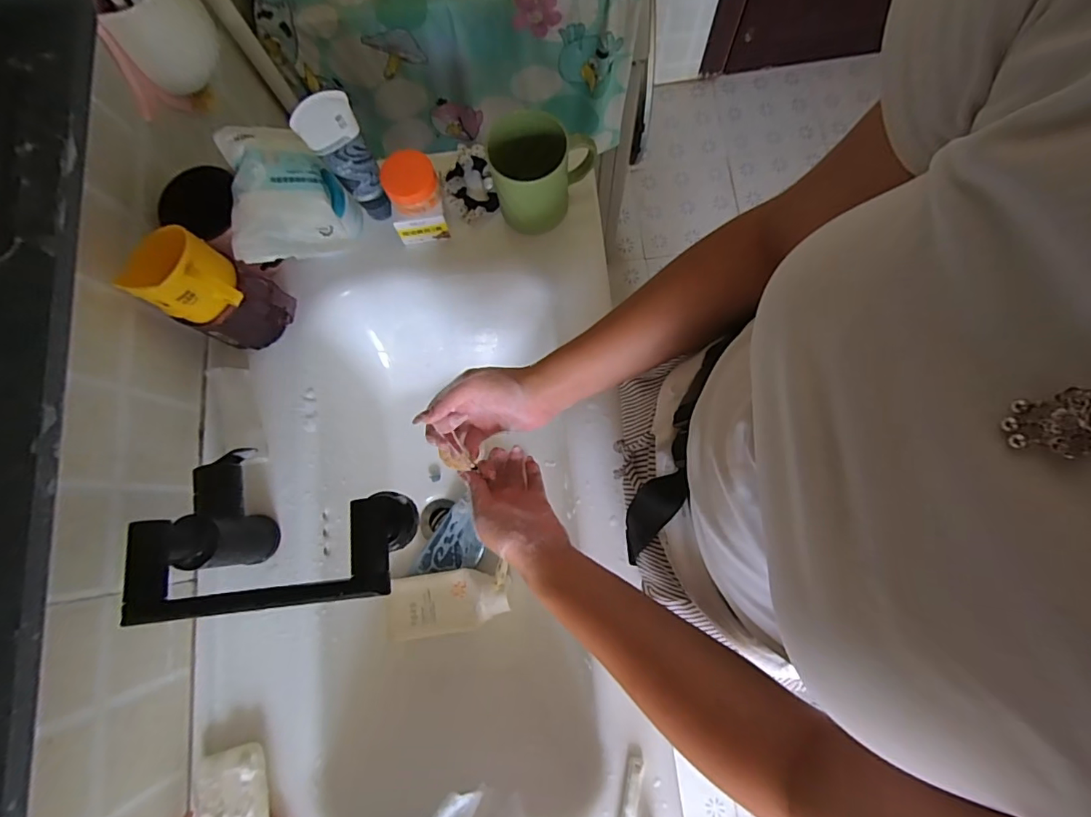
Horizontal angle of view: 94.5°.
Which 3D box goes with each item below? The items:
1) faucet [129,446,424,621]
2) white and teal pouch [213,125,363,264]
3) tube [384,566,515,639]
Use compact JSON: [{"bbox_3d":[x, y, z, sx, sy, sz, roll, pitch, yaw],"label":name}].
[{"bbox_3d":[-0.218,0.102,0.453,0.225,0.165,0.134,-2,78,3],"label":"faucet"},{"bbox_3d":[-0.268,-0.218,0.546,0.101,0.097,0.148,-13,78,1],"label":"white and teal pouch"},{"bbox_3d":[-0.124,0.242,0.626,0.152,0.030,0.072,-7,78,2],"label":"tube"}]

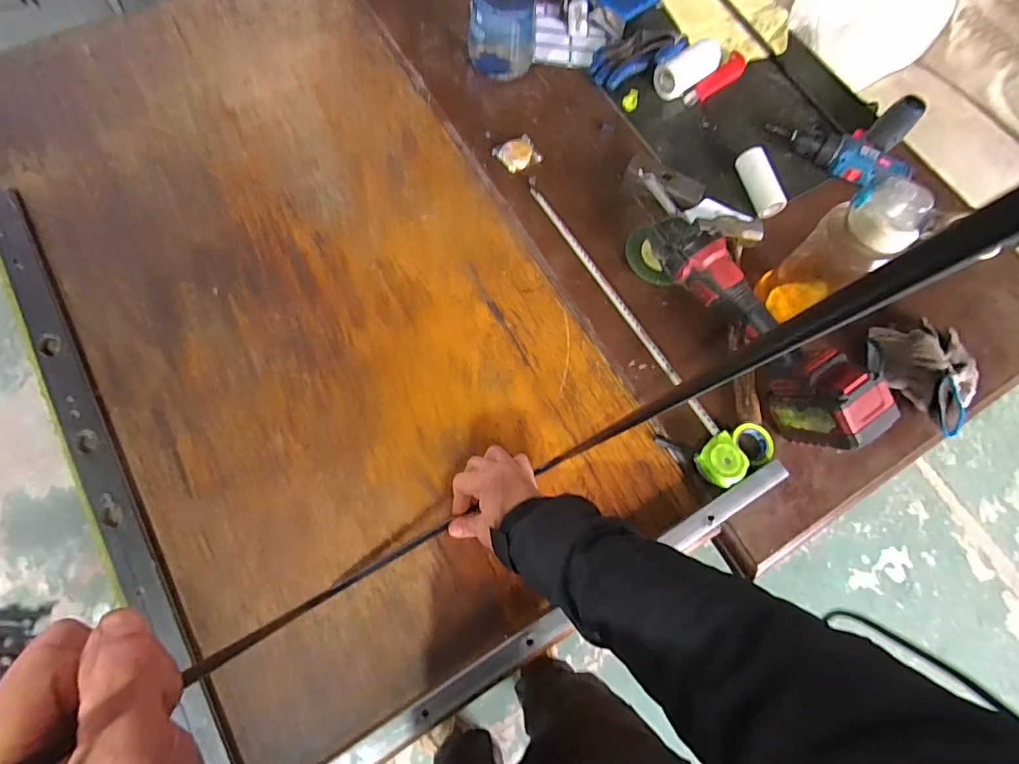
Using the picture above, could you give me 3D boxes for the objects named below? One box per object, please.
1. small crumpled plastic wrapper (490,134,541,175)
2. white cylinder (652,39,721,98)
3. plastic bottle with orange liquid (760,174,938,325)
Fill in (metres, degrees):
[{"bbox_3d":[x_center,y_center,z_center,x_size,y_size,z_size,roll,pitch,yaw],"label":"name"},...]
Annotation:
[{"bbox_3d":[0.013,-0.358,0.789,0.063,0.015,0.053,-28,75,-12],"label":"small crumpled plastic wrapper"},{"bbox_3d":[0.306,-0.537,0.859,0.114,0.047,0.061,-38,77,-14],"label":"white cylinder"},{"bbox_3d":[0.407,-0.161,0.620,0.085,0.215,0.083,-39,77,-14],"label":"plastic bottle with orange liquid"}]

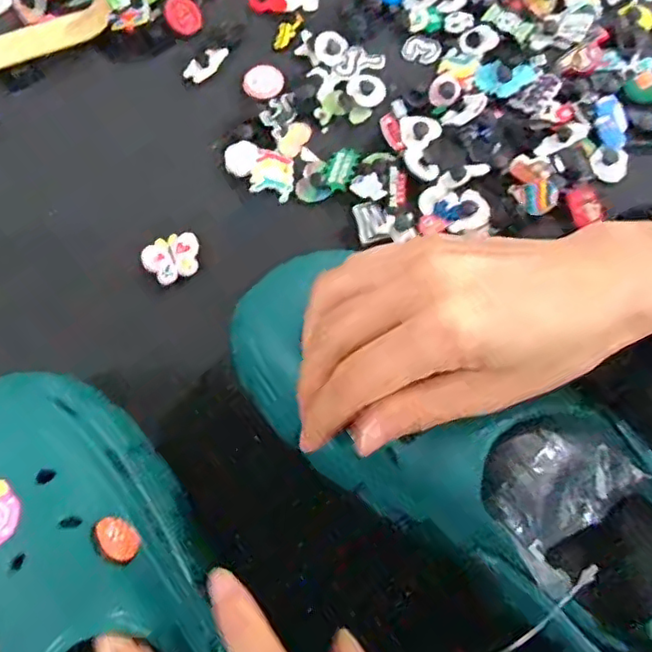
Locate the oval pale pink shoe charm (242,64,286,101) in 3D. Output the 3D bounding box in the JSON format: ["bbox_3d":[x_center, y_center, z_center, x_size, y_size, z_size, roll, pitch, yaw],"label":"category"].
[{"bbox_3d":[-0.044,-0.171,0.426,0.027,0.004,0.030,32,76,9],"label":"oval pale pink shoe charm"}]

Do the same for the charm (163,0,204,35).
[{"bbox_3d":[-0.103,-0.224,0.439,0.024,0.005,0.031,-20,75,-6],"label":"charm"}]

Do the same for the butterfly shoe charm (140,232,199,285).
[{"bbox_3d":[-0.097,-0.043,0.389,0.035,0.009,0.029,-27,76,-8],"label":"butterfly shoe charm"}]

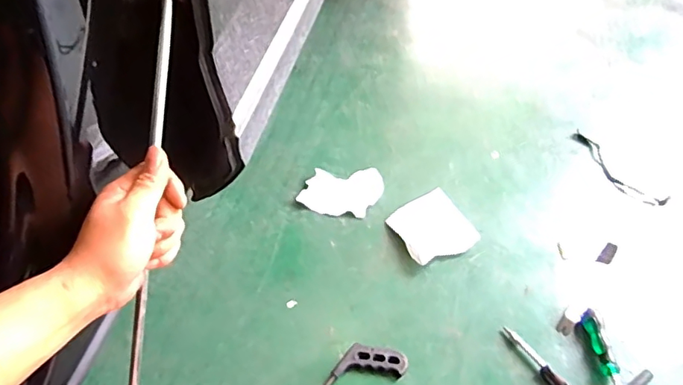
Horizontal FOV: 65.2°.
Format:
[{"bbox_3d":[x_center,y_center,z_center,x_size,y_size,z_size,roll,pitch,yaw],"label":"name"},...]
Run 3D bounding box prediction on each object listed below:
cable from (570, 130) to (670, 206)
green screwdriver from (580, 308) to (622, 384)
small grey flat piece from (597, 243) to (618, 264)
[{"bbox_3d":[0.592,-0.050,1.164,0.065,0.008,0.239,-29,59,-21],"label":"cable"},{"bbox_3d":[0.446,0.311,0.865,0.031,0.042,0.256,-2,53,-3],"label":"green screwdriver"},{"bbox_3d":[0.517,0.119,1.035,0.025,0.004,0.058,36,60,23],"label":"small grey flat piece"}]

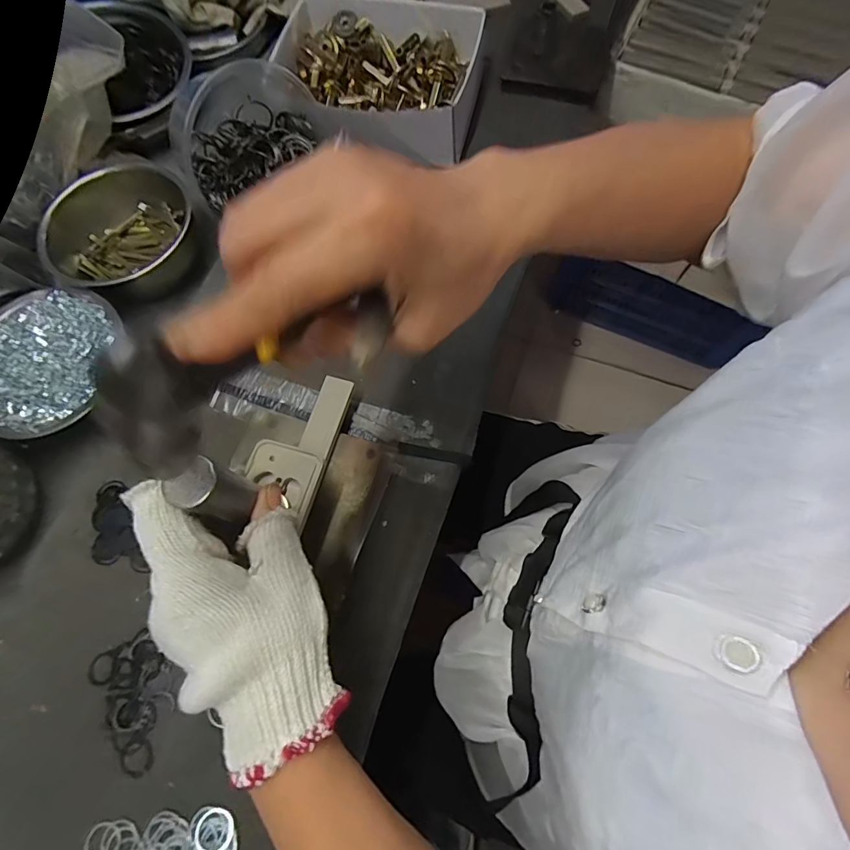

What to produce
Take each line of the material that contains the word "Horizontal" and list it.

Response to this exercise
Horizontal angle of view: 94.5°.
Horizontal FOV: 65.2°.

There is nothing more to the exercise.